Gingrich zeigt sich kämpferisch
Gingrich hatte die letzten Vorwahlen vor einer Woche in South Carolina klar gewonnen und war anschliessend auch in den Umfragen in Florida an die Spitze geschossen. Mittlerweile lag der Webseite realclearpolitics.com zufolge im Schnitt aber wieder Romney mit 39 Prozent vor Gingrich, der auf 31 Prozent kommt. Der christlich-konservative Ex-Senator Rick Santorum und der texanische Abgeordnete Ron Paul waren mit elf beziehungsweise knapp zehn Prozent abgeschlagen. Bei den Vorwahlen am Dienstag sind alle republikanischen Parteimitglieder in dem bevölkerungsreichen Staat zur Stimmabgabe aufgerufen.
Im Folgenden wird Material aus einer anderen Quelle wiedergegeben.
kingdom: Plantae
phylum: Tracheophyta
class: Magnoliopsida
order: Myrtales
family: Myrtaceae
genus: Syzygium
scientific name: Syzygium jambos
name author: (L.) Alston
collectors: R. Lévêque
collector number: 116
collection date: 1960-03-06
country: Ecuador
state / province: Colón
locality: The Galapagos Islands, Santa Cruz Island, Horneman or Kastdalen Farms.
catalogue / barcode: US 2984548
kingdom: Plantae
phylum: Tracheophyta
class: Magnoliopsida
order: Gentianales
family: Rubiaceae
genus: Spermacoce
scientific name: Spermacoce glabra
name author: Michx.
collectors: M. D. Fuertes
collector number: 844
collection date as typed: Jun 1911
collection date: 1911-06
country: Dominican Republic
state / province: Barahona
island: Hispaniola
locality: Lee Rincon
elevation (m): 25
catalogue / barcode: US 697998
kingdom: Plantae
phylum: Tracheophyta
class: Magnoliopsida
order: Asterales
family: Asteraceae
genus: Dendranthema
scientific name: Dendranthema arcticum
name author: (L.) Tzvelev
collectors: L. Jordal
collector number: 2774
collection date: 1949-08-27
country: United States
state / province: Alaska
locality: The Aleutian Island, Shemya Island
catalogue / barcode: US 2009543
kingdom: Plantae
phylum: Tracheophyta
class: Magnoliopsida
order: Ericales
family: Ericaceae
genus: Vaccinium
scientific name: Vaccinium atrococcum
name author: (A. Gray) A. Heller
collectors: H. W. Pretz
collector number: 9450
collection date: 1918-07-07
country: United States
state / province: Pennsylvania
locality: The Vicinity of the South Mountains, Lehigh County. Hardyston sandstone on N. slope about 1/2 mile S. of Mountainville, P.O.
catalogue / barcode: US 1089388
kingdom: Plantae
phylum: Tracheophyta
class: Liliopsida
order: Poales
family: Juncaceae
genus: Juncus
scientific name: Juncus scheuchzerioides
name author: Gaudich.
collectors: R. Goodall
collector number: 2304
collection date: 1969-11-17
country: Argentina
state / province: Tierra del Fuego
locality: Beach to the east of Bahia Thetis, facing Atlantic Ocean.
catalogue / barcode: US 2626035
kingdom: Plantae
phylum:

Gingrichs Lager versuchte ebenfalls, Romney mit Spots auf Floridas Radio- und Fernsehsendern zu diskreditieren. Dabei wurden ihm unter anderem seine wechselnden Positionen beim hochemotionalen Thema Abtreibung vorgehalten. Gingrich gab sich am Samstag kämpferisch und sagte, er werde «den ganzen Weg bis zum Nominierungsparteitag» Ende August gehen. Bei einem Auftritt in einer Kirche in Orlando wiederholte er mit Blick auf Romneys eher liberale Vergangenheit, dass nur ein «solider Konservativer» gegen Obama gewinnen könne.
Cain für Gingrich
US-Medienberichten zufolge stellte sich am Samstagabend der im Dezember aus dem Rennen ausgestiegene Herman Cain hinter Gingrich. Der frühere Pizza-Unternehmer nannte Gingrich einen «Patrioten», der keine Angst vor «verwegenen Ideen» habe. Cain hatte seine Bewerbung zurückgezogen, nachdem ihm mehrere Frauen sexuelle Belästigung vorgeworfen hatten.